Wolfgang Hilliger was the son of Martin Hilliger and took over the bell foundry from him in 1544, initially together with his brother Oswald II (1518–1546). After casting the Luther plaque for the castle church of Schloss Hartenfels in 1545 together with Wolfgang, Oswald became a gun foundry for Duke Philip I of Pomerania in Stettin . Wolfgang continued the foundry in Freiberg alone. He was one of the richest and most respected citizens of his city. He was councilor in 1546, city judge in 1556 and from 1557 ruling mayor of the city of Freiberg several times. He was the first of the family to work permanently in Dresden for a time. From 1567 he also headed the foundry of the armory , which is remembered in the Dresden Fortress Museum . One of his bells can still be found in Leipzig's St.

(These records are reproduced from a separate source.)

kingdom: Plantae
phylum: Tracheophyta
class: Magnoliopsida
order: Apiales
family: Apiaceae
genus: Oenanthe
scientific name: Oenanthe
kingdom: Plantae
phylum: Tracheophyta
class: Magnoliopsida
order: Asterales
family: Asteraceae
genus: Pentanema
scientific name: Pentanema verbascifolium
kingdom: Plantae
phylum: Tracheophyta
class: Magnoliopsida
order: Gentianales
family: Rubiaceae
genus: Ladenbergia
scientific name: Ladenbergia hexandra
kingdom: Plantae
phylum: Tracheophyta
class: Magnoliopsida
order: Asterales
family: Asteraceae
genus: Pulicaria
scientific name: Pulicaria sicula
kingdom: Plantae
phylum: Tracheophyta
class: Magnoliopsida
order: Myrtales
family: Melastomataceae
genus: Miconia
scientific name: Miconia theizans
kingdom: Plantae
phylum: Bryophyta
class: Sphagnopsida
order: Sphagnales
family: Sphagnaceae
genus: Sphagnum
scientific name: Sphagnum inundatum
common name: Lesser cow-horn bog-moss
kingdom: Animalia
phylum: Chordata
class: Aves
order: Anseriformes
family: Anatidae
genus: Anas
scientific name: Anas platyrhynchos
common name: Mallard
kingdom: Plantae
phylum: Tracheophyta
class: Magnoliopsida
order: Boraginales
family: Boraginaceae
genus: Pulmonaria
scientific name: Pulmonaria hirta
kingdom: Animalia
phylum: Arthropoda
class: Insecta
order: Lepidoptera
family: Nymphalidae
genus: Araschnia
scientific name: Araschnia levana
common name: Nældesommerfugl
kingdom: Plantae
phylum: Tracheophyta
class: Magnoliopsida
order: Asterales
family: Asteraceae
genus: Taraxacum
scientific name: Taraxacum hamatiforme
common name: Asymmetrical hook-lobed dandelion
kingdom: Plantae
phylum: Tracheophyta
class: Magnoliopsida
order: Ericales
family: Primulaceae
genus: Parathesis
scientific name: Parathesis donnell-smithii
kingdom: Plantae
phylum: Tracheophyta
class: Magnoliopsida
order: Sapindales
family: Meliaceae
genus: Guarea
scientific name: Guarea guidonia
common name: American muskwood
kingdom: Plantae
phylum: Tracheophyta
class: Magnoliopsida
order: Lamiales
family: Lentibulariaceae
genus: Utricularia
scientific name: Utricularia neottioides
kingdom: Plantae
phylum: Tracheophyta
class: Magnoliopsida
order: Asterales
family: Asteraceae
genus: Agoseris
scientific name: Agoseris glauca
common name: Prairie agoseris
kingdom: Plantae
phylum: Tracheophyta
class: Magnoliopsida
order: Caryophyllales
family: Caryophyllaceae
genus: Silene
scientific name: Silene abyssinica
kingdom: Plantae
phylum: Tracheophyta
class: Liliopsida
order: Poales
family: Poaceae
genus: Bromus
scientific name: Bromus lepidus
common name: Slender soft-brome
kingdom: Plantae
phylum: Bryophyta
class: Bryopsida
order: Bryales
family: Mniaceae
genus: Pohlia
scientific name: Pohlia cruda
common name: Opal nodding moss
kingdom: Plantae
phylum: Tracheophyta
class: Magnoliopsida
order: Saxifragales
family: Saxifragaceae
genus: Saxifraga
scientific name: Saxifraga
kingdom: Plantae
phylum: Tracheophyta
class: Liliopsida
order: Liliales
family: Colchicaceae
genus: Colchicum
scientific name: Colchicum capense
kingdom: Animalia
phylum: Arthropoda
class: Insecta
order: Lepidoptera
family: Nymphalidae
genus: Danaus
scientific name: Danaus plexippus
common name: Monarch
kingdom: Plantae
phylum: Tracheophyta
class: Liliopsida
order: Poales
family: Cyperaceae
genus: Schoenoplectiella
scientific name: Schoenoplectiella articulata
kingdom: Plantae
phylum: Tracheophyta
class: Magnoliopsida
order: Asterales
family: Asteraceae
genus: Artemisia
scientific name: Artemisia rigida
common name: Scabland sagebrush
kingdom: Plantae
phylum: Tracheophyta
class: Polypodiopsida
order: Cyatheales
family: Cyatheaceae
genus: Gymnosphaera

Thomas Church . His most important work is the epitaph for the Pomeranian Duke Philip I, which is located together with his sarcophagus in the St. Petri Church in Wolgast . A medallion depicting a bear in the lower area of ​​the brass plate bears the inscription "Wolff Hilger czu Freiberg gos mich." His sons Martin II , Wolfgang II and Paul also learned the foundry trade. The legal scholar Oswald Hilliger was his grandson.

Other works

Bells

Reliefs and tombstones

Guns

  • Veste Coburg : a six pounder
  • Drawings of his guns in the Codex Artilleri in Dresden

Others

  • 1562 Collaboration in the manufacture of the clockwork in the Seiger tower of Stolpen Castle

literature

Individual evidence

  1. a b Hilliger (bell and gun foundry family) . In: Hans Vollmer (Hrsg.): General lexicon of fine artists from antiquity to the present . Founded by Ulrich Thieme and Felix Becker . tape 17 : Heubel – Hubard . EA Seemann, Leipzig 1924, p. 100 .
  2. ^ Norbert Buske, Sabine Bock: Wolgast. Ducal residence and castle. Churches and chapels. Port and city. Thomas Helms, Schwerin 1995, ISBN 3-931185-05-2 , pp. 47-51.